*** DATA RECORDS

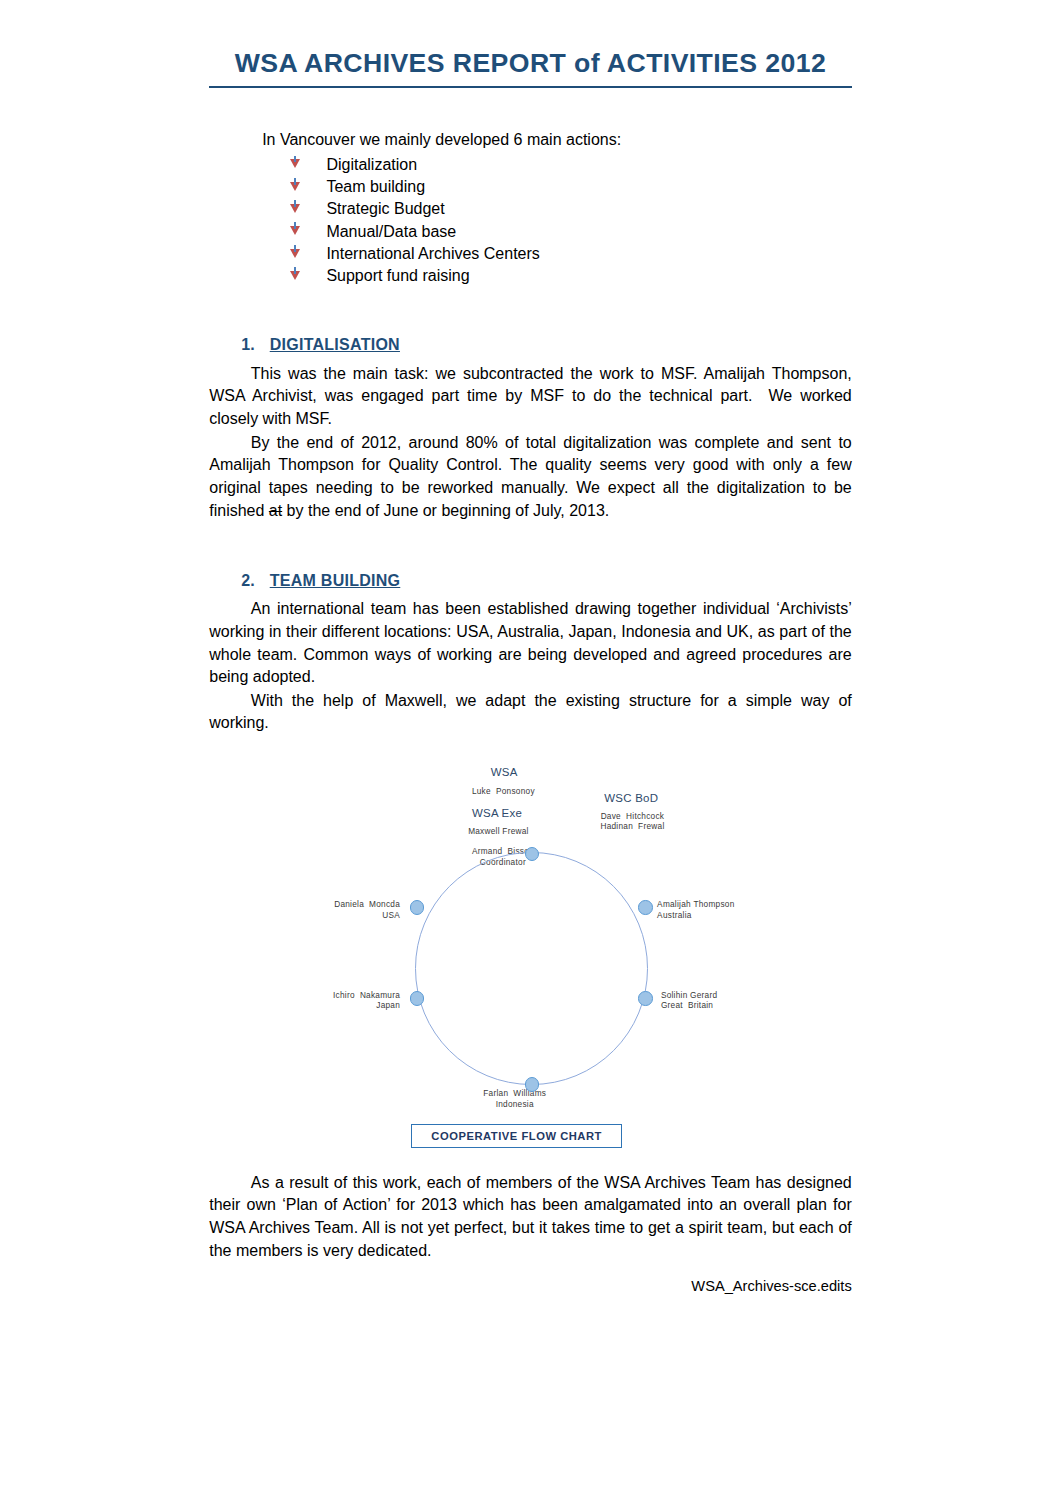WSA ARCHIVES REPORT of ACTIVITIES 2012
In Vancouver we mainly developed 6 main actions:
Digitalization
Team building
Strategic Budget
Manual/Data base
International Archives Centers
Support fund raising
1. DIGITALISATION
This was the main task: we subcontracted the work to MSF. Amalijah Thompson, WSA Archivist, was engaged part time by MSF to do the technical part. We worked closely with MSF.
By the end of 2012, around 80% of total digitalization was complete and sent to Amalijah Thompson for Quality Control. The quality seems very good with only a few original tapes needing to be reworked manually. We expect all the digitalization to be finished at by the end of June or beginning of July, 2013.
2. TEAM BUILDING
An international team has been established drawing together individual ‘Archivists’ working in their different locations: USA, Australia, Japan, Indonesia and UK, as part of the whole team. Common ways of working are being developed and agreed procedures are being adopted.
With the help of Maxwell, we adapt the existing structure for a simple way of working.
WSA
Luke Ponsonoy
WSA Exe
Maxwell Frewal
WSC BoD
Dave Hitchcock
Hadinan Frewal
Armand Bisson
Coordinator
Daniela Moncda
USA
Amalijah Thompson
Australia
Ichiro Nakamura
Japan
Solihin Gerard
Great Britain
Farlan Williams
Indonesia
COOPERATIVE FLOW CHART
As a result of this work, each of members of the WSA Archives Team has designed their own ‘Plan of Action’ for 2013 which has been amalgamated into an overall plan for WSA Archives Team. All is not yet perfect, but it takes time to get a spirit team, but each of the members is very dedicated.
WSA_Archives-sce.edits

******

_GOAL OF THE EXERCISE:_ With every picture omitted, write out the material exactly from its first line through the line containing "1. DIGITALISATION".

_TASK RESULT:_
WSA ARCHIVES REPORT of ACTIVITIES 2012
In Vancouver we mainly developed 6 main actions:
Digitalization
Team building
Strategic Budget
Manual/Data base
International Archives Centers
Support fund raising
1. DIGITALISATION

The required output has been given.